Chantel sauntered out wearing Daniel's T-shirt, the edge of it brushing the bottom of her white panties. She glanced at me on her way to the kitchen. Her cigarettes were on the counter and she lit one, a yellow burst in the darkness. Then she walked over to the balcony doors and stood looking out, blowing smoke against the glass.

She was completely unconcerned, almost serene.

“I guess you got what you wanted,” I said.

She was so startled she dropped her cigarette, then crouched, scrambling to find it before it burned the carpet. I pushed up onto my elbow,
my lower half safely hidden in the sleeping bag.

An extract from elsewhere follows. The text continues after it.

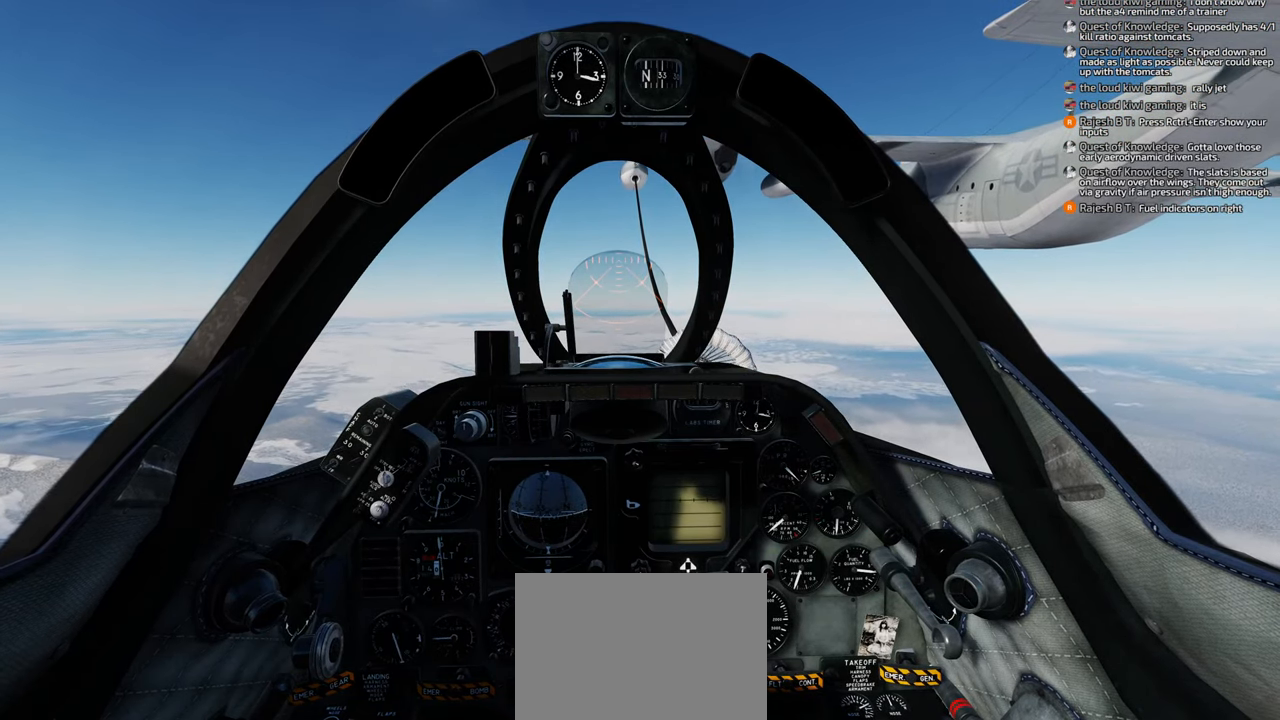
{"buttons": ["R1"], "left_stick": "center", "right_stick": "center", "events": []}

“It was a pretty smart move to get in on the ground floor,” I continued, my voice quiet and even.

Chantel found the cigarette and stood up, facing me. She folded her arms self-consciously over her chest but she held her ground, legs long and white. I expected her to defend herself, maybe even say that she loved him or something.

“You have a problem with women, don't you, Jens?” she said. “I mean, you want us, but you don't like us.”

It caught me off guard, a slap. My face was on fire.

“Maybe…maybe it's just you —”

“I've been trying to figure it out,” she said, shaking her head. “You were raised the same, by the same parents. But somehow he's the only one who can communicate, who can have a relationship…”

“He didn't talk until he was four years old! They thought he was retarded!”

She looked at me, her features cold and clean without makeup. “And he thinks you're a god.”

She strode out, the long ash from her cigarette blowing off, falling onto the carpet.

SIXTEEN

I woke up and it was Monday. The realization ran through me like a cramp. I sat up on the couch, my heart beating quickly, the apartment silent and still around me. Through the balcony glass I could see the sky, a solid cover of clouds that had swept in through the night. It would rain today.

I shrugged out of my cocoon and went for another shower. I hated to use up the hot water but I really needed it. I felt grimy.

Shaved and dressed, I rolled up both sleeping bags, thinking about money. The Starling show plus what we'd made last night totaled 898 dollars. If we added in the Fender money – less what we'd used – we were at 1,248. Halfway there.